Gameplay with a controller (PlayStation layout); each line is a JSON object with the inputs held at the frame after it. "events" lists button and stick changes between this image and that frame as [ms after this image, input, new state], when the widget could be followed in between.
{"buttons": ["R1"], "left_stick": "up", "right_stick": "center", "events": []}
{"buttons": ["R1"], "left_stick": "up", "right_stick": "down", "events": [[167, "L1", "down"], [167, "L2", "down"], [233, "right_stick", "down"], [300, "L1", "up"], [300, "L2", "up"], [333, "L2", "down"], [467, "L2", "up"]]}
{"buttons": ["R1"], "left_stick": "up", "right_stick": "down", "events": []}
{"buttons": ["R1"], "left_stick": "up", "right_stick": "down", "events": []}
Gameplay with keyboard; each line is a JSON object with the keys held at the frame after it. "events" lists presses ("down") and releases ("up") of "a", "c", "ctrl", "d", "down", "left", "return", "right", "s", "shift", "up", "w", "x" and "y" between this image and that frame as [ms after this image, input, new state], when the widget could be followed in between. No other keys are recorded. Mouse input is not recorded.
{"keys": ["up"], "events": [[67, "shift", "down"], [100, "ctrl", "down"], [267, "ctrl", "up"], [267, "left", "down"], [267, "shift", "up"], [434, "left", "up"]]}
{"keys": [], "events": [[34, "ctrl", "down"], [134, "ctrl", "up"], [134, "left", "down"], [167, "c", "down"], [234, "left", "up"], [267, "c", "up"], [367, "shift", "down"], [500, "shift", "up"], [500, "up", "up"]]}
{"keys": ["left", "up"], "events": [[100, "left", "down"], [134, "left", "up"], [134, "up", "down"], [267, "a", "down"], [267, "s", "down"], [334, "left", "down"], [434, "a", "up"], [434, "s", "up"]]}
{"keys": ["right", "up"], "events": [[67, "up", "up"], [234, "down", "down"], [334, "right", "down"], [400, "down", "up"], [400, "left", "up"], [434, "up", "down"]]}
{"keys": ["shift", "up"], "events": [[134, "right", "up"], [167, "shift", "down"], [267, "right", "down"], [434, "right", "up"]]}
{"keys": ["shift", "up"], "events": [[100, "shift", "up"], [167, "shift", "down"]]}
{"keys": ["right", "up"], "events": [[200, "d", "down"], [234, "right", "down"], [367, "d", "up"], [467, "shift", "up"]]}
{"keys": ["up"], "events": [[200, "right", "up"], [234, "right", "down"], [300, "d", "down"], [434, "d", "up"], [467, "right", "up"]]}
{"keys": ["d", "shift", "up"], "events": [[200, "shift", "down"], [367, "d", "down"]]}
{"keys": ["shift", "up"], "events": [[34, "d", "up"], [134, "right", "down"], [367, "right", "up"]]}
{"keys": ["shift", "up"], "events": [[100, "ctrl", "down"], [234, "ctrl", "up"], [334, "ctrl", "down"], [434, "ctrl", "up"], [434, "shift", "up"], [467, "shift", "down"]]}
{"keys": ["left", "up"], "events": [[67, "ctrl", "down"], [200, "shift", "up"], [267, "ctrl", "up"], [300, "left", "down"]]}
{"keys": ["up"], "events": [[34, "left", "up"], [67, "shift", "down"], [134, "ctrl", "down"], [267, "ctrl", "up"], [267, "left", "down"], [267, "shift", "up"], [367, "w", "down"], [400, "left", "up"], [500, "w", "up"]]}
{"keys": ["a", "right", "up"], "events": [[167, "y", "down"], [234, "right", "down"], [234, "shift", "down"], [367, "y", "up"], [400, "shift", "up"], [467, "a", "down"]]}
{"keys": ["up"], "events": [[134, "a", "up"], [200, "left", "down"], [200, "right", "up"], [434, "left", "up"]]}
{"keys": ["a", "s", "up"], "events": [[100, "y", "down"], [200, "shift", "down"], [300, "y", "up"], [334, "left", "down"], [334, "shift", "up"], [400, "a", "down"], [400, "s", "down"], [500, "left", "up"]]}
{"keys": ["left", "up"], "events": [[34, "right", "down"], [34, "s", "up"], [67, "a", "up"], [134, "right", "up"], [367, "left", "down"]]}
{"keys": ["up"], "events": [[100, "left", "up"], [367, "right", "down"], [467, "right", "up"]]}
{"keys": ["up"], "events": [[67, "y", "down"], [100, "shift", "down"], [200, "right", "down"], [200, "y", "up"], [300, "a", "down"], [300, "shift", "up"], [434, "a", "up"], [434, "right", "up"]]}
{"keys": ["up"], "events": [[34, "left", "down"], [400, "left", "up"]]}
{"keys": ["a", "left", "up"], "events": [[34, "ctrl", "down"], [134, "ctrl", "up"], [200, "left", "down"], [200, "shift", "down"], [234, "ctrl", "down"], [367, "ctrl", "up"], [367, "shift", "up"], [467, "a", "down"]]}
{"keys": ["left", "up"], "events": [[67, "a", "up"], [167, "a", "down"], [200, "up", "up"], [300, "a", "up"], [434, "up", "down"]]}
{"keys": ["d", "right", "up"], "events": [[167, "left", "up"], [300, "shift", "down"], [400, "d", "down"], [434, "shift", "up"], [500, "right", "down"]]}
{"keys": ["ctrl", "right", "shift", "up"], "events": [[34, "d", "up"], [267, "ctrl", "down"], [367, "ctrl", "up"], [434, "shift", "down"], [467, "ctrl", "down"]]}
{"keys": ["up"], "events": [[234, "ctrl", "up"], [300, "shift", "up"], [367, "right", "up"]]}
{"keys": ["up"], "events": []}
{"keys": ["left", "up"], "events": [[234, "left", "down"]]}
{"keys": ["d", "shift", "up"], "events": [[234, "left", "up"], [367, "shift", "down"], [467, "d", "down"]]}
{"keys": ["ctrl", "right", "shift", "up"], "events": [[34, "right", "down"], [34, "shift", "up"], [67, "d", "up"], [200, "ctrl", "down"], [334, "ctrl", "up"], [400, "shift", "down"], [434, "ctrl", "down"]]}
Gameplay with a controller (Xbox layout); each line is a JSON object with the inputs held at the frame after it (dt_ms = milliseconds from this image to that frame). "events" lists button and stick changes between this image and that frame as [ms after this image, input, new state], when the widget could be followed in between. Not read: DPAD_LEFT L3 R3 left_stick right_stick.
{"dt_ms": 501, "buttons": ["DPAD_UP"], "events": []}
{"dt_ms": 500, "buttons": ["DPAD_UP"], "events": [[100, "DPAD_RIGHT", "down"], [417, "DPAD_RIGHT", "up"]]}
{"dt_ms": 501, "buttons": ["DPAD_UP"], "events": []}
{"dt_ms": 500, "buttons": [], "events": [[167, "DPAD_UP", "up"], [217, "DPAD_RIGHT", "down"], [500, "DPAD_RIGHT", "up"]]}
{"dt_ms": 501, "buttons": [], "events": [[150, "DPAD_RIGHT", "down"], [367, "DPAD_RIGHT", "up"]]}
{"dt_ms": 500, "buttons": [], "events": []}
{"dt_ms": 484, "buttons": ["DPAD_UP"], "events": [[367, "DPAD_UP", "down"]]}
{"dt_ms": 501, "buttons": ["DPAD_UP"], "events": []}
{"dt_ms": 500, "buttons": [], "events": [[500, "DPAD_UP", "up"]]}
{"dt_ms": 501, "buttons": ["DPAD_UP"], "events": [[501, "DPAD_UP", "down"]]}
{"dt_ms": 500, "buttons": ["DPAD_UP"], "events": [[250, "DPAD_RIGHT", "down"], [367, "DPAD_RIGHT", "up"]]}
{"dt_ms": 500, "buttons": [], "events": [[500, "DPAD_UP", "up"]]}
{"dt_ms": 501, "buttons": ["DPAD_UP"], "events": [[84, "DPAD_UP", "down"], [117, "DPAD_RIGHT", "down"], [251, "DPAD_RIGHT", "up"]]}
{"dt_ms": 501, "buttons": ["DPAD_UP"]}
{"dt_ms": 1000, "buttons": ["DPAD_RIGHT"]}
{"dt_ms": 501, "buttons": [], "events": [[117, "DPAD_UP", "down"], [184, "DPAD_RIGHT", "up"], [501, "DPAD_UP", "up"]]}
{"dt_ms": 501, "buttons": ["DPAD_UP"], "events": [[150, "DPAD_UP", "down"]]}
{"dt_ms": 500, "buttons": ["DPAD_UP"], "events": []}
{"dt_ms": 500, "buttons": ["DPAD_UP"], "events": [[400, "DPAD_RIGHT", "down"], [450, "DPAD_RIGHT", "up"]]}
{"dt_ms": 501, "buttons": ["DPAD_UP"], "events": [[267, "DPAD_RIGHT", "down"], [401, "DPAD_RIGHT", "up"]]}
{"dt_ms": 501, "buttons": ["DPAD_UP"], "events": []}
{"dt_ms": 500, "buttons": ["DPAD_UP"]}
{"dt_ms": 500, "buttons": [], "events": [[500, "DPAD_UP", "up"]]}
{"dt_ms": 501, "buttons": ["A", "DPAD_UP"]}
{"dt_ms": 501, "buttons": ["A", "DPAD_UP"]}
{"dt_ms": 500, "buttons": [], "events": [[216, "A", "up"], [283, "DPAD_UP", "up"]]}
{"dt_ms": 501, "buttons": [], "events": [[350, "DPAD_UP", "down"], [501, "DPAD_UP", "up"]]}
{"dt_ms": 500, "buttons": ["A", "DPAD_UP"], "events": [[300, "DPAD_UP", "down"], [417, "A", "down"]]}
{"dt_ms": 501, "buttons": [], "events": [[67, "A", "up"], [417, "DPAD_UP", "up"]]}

**Prompt**
Go through the material line by line. Show each line that contains the string "frame".

**Solution to this exercise**
Gameplay with a controller (PlayStation layout); each line is a JSON object with the inputs held at the frame after it. "events" lists button and stick changes between this image and that frame as [ms after this image, input, new state], when the widget could be followed in between.
Gameplay with keyboard; each line is a JSON object with the keys held at the frame after it. "events" lists presses ("down") and releases ("up") of "a", "c", "ctrl", "d", "down", "left", "return", "right", "s", "shift", "up", "w", "x" and "y" between this image and that frame as [ms after this image, input, new state], when the widget could be followed in between. No other keys are recorded. Mouse input is not recorded.
Gameplay with a controller (Xbox layout); each line is a JSON object with the inputs held at the frame after it (dt_ms = milliseconds from this image to that frame). "events" lists button and stick changes between this image and that frame as [ms after this image, input, new state], when the widget could be followed in between. Not read: DPAD_LEFT L3 R3 left_stick right_stick.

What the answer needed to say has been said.